* **Job**:
From the records below, transcribe exactly the lines that begin at the line with "ESENYURT: 1050000 -> 1500000" and end at the line with "FATİH: 750000 -> 1300000", both included.

(Given data)

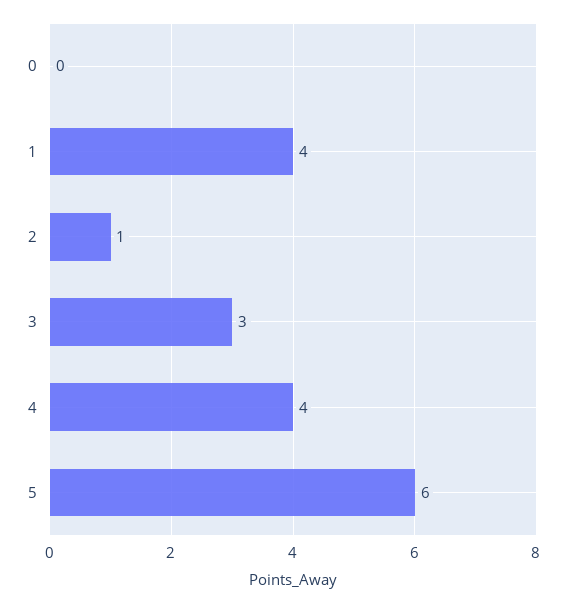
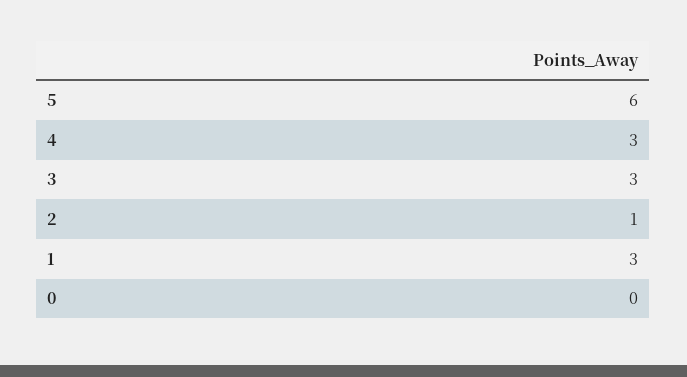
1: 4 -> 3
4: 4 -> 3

(End Given data)
(Given data)

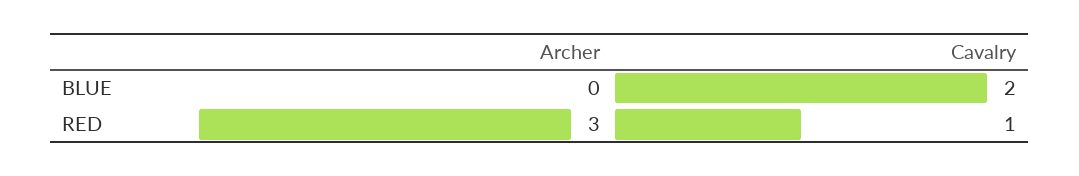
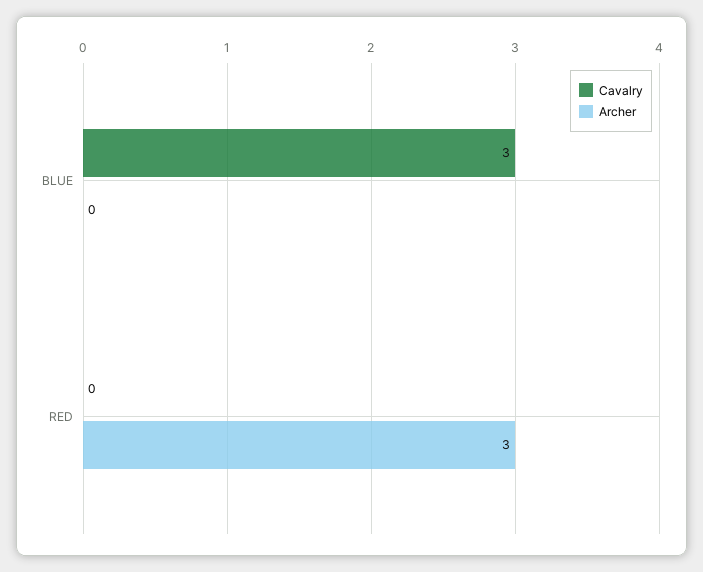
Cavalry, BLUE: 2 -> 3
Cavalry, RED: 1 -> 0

(End Given data)
(Given data)

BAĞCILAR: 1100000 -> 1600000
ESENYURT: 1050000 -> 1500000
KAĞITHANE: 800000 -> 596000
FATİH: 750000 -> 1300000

(End Given data)

* **Answer box**:
ESENYURT: 1050000 -> 1500000
KAĞITHANE: 800000 -> 596000
FATİH: 750000 -> 1300000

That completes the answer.